─── Provided information
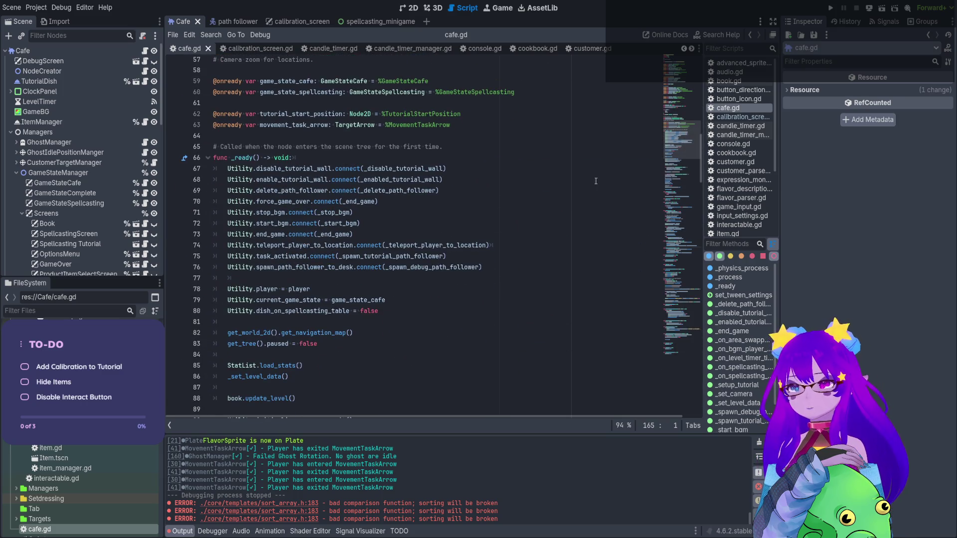
{"action": "scroll", "coordinate": [595, 181], "scroll_direction": "down", "scroll_amount": 7}
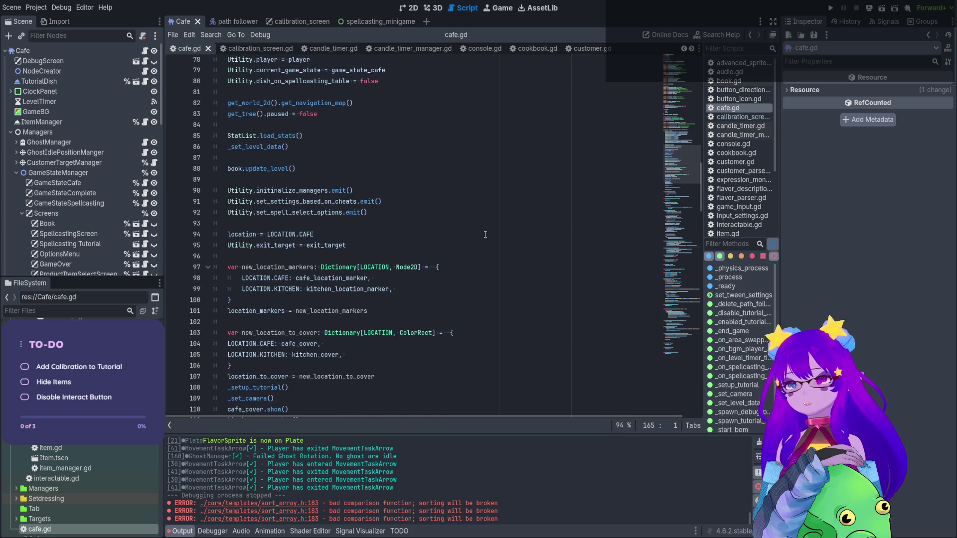
{"action": "left_click", "coordinate": [363, 190]}
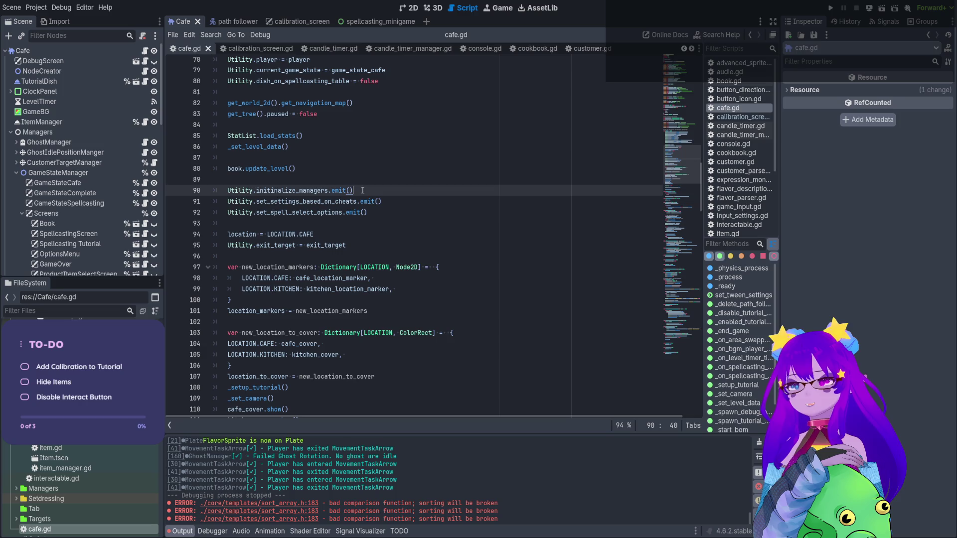
{"action": "left_click", "coordinate": [393, 206]}
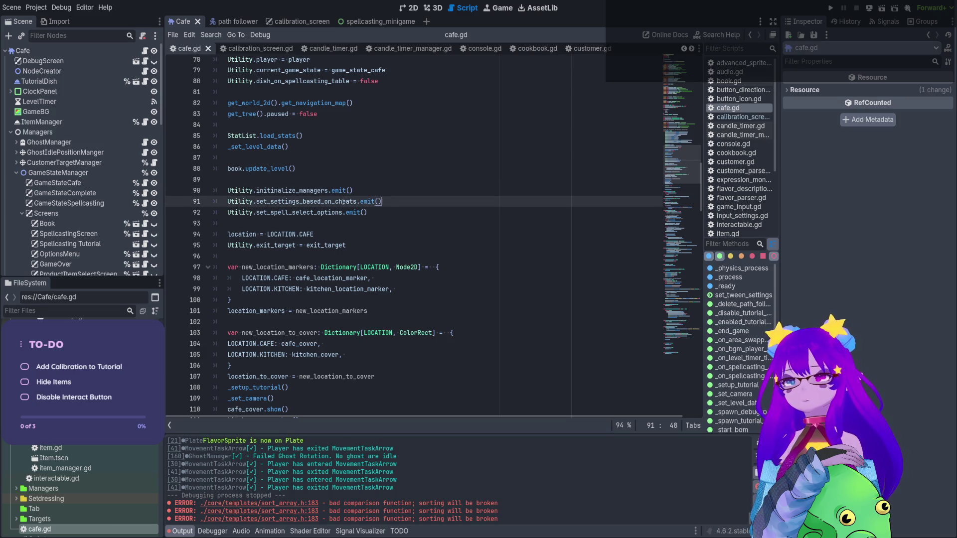
{"action": "left_click_drag", "start_coordinate": [401, 204], "coordinate": [225, 202]}
{"action": "key", "text": "ctrl+c"}
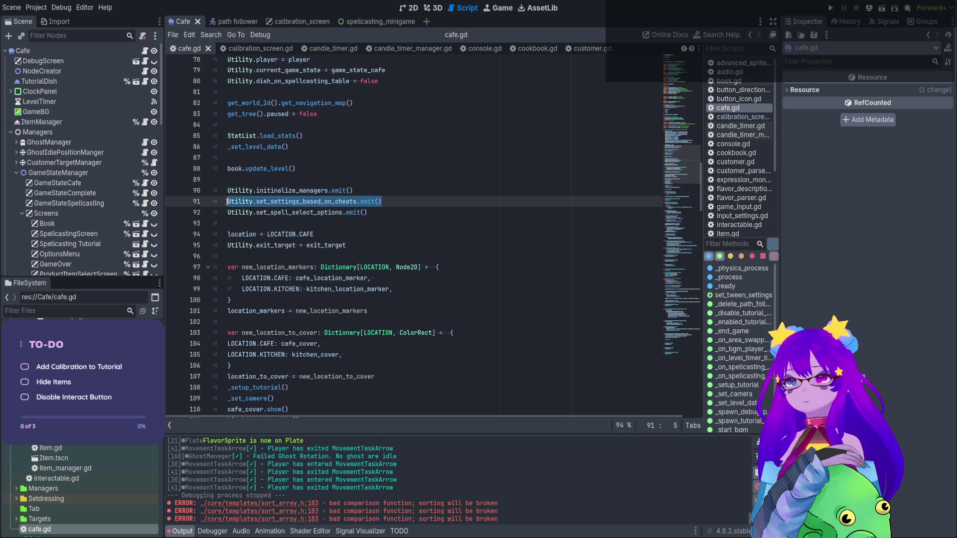
{"action": "key", "text": "ctrl+s"}
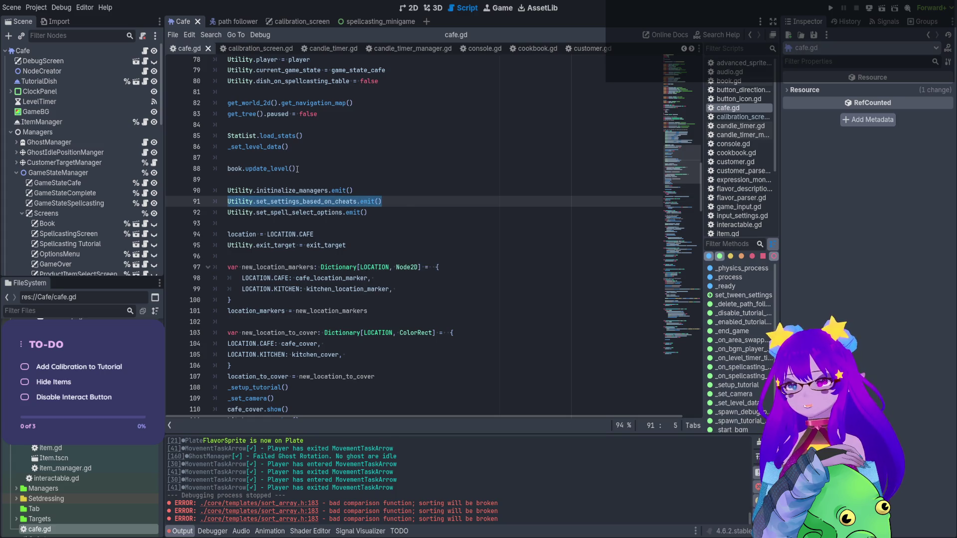
{"action": "scroll", "coordinate": [306, 177], "scroll_direction": "up", "scroll_amount": 2}
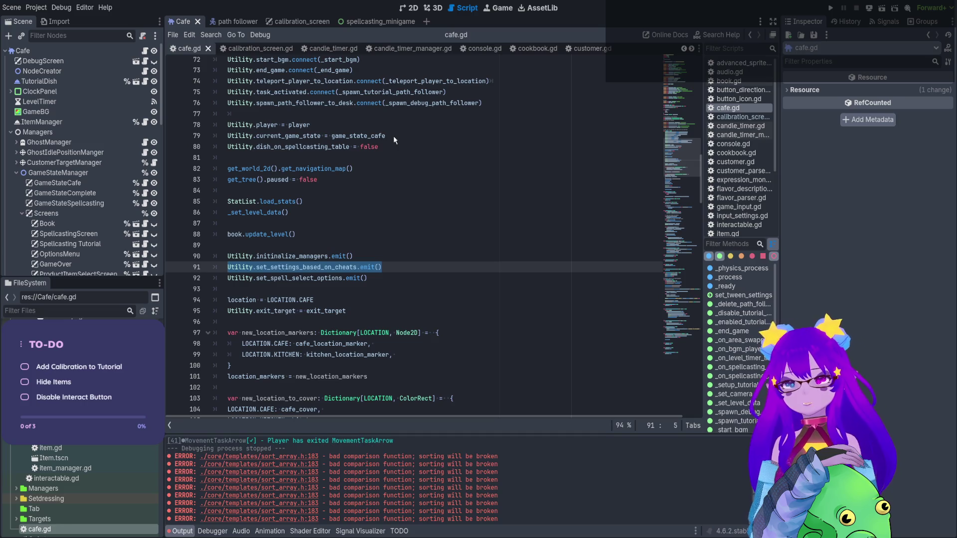
{"action": "key", "text": "alt+Left"}
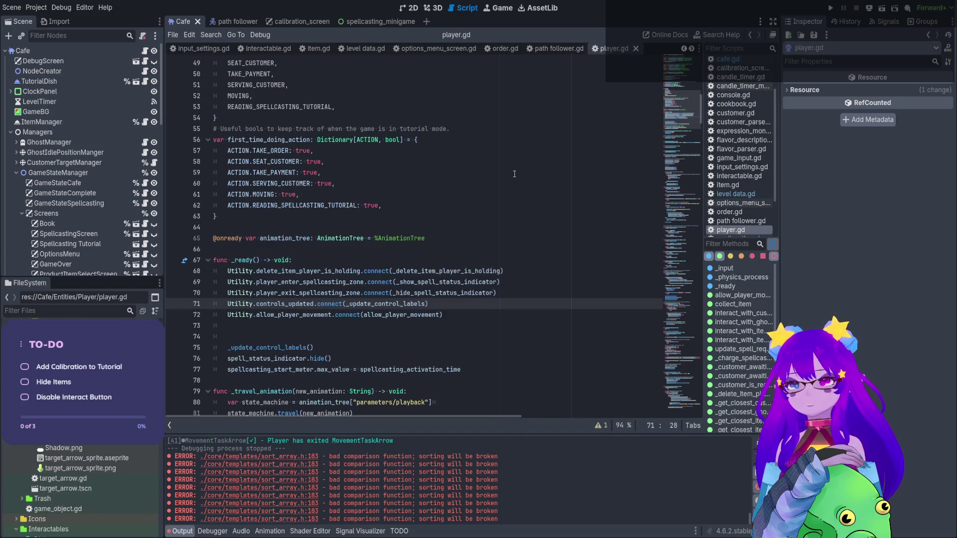
- Paste the copied set_settings_based_on_cheats line into _ready and change emit to connect
{"action": "left_click", "coordinate": [451, 317]}
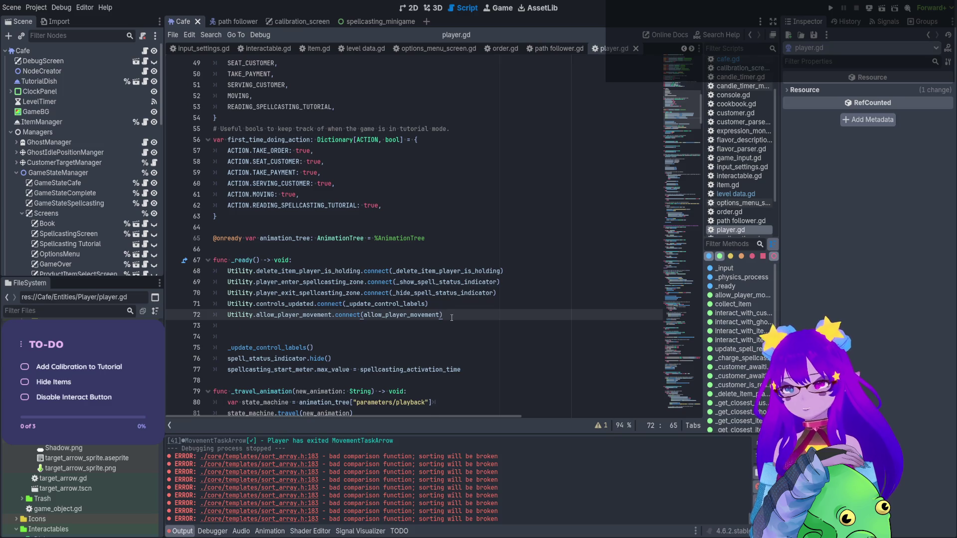
{"action": "key", "text": "Return"}
{"action": "key", "text": "ctrl+v"}
{"action": "double_click", "coordinate": [368, 325]}
{"action": "key", "text": "BackSpace"}
{"action": "type", "text": "co"}
{"action": "type", "text": "nnect"}
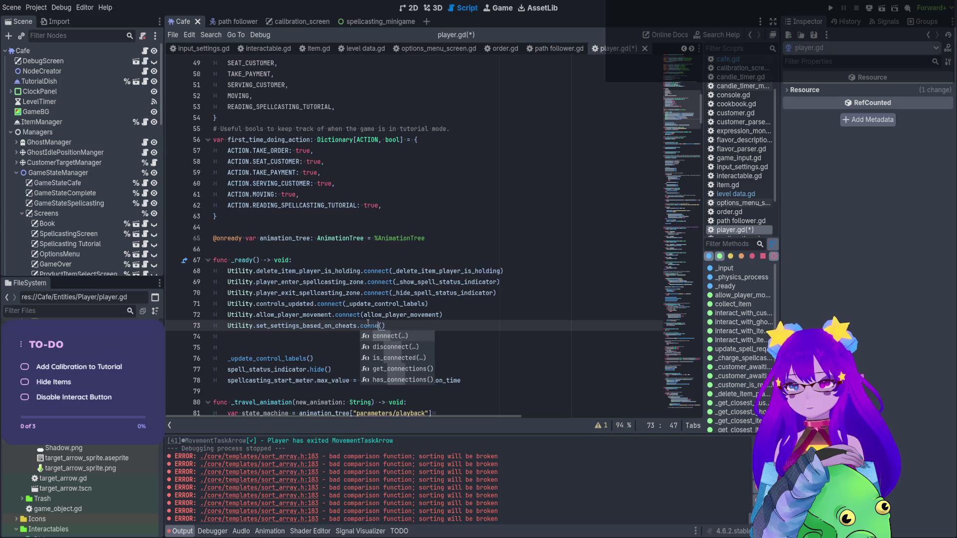
{"action": "key", "text": "Return"}
{"action": "scroll", "coordinate": [227, 272], "scroll_direction": "down", "scroll_amount": 4}
{"action": "key", "text": "BackSpace"}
──────
■ **Description of the task**: Search the records for the string "down", and copy every line that holds it.

■ **Answer space**:
{"action": "scroll", "coordinate": [595, 181], "scroll_direction": "down", "scroll_amount": 7}
{"action": "scroll", "coordinate": [227, 272], "scroll_direction": "down", "scroll_amount": 4}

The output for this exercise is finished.